[Input records Boundary: Start]
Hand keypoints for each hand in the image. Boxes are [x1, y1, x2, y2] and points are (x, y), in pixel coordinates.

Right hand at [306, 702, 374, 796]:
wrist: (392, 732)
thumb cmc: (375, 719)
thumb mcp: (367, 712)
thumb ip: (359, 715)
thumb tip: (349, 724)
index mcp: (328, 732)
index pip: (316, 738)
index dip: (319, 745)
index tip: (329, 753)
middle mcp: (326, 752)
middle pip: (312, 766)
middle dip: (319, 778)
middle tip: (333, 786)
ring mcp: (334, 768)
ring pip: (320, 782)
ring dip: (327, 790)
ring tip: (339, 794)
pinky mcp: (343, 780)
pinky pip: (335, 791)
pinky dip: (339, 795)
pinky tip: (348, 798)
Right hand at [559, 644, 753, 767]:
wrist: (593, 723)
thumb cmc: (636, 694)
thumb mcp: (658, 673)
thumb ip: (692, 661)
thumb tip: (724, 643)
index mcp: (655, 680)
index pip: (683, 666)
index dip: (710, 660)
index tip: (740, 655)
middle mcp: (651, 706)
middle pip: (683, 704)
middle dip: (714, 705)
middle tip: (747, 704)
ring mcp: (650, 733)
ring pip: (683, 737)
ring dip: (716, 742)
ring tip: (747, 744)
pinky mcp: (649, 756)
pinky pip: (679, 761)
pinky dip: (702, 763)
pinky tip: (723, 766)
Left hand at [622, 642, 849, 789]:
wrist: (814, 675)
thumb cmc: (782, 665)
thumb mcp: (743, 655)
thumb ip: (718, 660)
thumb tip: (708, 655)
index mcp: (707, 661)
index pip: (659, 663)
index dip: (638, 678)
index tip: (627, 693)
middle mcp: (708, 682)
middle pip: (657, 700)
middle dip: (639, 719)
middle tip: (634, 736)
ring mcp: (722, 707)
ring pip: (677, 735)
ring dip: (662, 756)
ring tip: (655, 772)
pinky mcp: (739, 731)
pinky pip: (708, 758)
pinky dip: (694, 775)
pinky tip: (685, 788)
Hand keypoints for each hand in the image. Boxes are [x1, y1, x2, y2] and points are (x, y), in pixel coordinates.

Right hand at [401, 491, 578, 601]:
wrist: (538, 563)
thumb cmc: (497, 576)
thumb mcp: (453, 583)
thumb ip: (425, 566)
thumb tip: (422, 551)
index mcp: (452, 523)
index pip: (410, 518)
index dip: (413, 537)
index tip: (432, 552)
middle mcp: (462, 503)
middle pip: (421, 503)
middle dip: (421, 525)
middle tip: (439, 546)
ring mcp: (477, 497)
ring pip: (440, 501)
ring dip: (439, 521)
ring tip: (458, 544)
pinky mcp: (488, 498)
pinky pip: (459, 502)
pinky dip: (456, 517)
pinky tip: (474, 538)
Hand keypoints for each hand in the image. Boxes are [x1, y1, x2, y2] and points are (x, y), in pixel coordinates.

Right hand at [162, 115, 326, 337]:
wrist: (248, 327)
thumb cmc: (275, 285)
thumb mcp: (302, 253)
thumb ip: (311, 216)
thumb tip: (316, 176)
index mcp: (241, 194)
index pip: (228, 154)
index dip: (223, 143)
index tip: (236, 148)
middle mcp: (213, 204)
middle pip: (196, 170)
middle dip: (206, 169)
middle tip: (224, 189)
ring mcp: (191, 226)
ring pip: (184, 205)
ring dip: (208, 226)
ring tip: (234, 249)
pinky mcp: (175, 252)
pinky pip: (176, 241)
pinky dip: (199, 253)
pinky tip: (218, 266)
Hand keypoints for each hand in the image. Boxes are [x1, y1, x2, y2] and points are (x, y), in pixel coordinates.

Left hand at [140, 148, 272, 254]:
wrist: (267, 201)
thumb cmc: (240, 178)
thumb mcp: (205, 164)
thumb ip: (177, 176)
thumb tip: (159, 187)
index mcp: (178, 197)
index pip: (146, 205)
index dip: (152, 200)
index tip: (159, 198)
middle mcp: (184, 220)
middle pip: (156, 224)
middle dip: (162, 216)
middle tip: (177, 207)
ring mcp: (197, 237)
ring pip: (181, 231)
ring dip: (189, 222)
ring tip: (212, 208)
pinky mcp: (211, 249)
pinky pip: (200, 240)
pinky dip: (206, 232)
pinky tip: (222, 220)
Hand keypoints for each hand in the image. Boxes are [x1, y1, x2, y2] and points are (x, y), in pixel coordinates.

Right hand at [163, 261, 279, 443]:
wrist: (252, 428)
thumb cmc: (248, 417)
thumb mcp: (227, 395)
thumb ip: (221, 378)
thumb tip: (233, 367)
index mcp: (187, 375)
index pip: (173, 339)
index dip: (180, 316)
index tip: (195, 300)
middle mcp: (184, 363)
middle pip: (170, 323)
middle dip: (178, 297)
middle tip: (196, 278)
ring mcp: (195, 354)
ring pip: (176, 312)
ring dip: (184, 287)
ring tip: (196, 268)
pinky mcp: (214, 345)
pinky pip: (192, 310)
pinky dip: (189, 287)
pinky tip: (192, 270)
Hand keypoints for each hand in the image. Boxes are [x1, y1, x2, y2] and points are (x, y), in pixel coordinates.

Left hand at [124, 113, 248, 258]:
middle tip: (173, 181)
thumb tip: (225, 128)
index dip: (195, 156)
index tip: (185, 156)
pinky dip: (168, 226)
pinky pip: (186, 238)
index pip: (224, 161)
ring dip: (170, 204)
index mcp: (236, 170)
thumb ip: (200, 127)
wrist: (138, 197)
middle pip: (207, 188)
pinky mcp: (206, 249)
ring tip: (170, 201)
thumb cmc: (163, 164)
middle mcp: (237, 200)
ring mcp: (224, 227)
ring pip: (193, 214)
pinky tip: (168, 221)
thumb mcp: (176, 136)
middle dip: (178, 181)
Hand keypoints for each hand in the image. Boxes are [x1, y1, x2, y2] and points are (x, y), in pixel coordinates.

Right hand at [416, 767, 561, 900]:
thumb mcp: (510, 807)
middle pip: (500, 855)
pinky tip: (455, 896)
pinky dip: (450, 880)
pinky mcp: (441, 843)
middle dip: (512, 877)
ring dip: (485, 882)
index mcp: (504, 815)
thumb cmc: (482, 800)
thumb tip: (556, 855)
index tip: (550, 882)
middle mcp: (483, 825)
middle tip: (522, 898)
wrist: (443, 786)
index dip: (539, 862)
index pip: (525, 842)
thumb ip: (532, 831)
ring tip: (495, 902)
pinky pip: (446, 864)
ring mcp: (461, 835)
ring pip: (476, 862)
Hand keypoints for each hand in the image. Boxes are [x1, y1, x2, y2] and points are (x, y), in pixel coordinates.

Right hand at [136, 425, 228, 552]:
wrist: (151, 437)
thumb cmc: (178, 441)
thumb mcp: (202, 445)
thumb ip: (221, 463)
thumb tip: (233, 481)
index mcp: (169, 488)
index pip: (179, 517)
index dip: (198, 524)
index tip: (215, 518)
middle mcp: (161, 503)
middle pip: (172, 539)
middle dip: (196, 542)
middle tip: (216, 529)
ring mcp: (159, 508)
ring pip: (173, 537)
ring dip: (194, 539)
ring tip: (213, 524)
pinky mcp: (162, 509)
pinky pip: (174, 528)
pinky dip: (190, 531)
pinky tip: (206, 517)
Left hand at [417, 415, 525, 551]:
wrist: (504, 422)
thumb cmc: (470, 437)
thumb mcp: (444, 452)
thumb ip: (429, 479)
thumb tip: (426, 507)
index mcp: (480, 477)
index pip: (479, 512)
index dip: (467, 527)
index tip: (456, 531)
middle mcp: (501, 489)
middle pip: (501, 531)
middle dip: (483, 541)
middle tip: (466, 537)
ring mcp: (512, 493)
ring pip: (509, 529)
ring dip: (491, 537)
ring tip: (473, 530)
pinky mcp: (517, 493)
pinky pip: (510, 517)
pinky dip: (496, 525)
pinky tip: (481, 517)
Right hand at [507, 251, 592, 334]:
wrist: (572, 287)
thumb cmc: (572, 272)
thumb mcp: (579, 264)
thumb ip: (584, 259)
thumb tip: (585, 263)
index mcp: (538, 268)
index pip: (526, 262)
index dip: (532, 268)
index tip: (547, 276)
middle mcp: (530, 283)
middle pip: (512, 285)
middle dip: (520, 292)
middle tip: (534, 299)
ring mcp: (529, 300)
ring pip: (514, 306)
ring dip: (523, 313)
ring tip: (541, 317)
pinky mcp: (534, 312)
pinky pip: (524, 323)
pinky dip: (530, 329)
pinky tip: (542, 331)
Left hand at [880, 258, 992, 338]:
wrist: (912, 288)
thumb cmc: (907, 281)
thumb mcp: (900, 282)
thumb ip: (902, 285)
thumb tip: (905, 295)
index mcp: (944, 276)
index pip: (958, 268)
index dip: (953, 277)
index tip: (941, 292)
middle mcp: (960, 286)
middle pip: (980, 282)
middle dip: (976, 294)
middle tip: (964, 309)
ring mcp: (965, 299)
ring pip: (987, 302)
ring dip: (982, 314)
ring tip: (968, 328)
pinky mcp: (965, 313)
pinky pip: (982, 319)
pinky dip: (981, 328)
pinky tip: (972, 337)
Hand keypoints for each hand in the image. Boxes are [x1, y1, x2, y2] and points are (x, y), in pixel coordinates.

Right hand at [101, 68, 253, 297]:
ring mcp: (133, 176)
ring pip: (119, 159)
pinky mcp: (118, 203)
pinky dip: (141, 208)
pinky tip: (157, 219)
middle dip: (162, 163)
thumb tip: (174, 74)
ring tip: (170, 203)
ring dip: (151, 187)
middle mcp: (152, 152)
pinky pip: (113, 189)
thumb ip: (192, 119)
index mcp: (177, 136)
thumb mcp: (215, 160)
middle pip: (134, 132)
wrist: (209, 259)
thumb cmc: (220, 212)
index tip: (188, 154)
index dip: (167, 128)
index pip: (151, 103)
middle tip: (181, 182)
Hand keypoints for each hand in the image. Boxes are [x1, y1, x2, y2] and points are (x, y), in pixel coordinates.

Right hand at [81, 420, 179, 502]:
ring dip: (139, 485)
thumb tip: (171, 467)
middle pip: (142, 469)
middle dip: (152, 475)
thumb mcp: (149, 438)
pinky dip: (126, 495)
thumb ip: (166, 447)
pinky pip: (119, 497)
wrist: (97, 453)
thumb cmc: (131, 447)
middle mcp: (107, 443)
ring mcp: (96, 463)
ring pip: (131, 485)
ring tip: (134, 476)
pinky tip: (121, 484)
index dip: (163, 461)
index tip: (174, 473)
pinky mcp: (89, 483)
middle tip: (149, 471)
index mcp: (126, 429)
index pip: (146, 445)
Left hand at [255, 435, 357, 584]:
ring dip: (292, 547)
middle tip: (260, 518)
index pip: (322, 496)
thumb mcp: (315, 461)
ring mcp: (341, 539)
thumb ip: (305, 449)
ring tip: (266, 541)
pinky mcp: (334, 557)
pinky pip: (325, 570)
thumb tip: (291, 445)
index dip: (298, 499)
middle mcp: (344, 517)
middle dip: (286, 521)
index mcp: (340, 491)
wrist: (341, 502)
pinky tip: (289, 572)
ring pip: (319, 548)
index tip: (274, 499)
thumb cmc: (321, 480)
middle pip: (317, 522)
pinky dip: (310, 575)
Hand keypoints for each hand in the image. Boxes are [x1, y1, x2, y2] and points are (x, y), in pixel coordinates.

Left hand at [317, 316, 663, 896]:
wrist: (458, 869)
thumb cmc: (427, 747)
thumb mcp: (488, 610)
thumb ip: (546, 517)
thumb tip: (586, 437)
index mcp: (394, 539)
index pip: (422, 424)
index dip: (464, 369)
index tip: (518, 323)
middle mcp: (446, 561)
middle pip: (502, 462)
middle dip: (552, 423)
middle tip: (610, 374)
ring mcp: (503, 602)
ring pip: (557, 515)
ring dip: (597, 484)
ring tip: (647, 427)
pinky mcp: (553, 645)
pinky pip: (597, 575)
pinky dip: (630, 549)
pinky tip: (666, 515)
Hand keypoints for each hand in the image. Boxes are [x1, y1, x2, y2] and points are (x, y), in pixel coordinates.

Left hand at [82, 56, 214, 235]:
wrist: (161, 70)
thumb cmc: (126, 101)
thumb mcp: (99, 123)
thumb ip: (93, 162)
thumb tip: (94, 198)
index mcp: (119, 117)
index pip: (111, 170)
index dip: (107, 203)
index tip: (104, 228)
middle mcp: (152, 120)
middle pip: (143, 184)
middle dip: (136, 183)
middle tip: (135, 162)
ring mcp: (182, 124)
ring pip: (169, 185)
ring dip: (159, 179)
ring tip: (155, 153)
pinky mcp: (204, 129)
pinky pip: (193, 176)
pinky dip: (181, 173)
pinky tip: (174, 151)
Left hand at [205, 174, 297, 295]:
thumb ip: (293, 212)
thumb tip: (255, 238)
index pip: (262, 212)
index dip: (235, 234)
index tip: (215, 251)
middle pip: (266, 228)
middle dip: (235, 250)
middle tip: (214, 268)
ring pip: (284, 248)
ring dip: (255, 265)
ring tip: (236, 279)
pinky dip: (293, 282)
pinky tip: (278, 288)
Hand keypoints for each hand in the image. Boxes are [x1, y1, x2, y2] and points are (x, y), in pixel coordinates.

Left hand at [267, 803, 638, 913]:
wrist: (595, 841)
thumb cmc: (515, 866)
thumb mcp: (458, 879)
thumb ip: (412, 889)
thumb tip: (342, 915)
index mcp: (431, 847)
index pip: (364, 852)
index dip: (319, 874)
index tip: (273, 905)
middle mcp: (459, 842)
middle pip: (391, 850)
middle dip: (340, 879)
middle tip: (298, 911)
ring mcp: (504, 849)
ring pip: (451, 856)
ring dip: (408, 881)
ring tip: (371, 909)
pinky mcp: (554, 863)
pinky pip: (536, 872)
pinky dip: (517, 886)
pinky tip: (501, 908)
[Input records Boundary: End]
Copy word for word the stretch of entries above from the line that has "wrist: (504, 422)" through the line that has "ring dip: (491, 537)", both ends included, and nothing outside it.

> [Solution to the exercise]
wrist: (504, 422)
thumb cmc: (470, 437)
thumb mcp: (444, 452)
thumb ip: (429, 479)
thumb tip: (426, 507)
index mcp: (480, 477)
index pip: (479, 512)
index dip: (467, 527)
index tip: (456, 531)
middle mcp: (501, 489)
middle pip: (501, 531)
middle dip: (483, 541)
middle tip: (466, 537)
ring mcp: (512, 493)
ring pip: (509, 529)
ring dip: (491, 537)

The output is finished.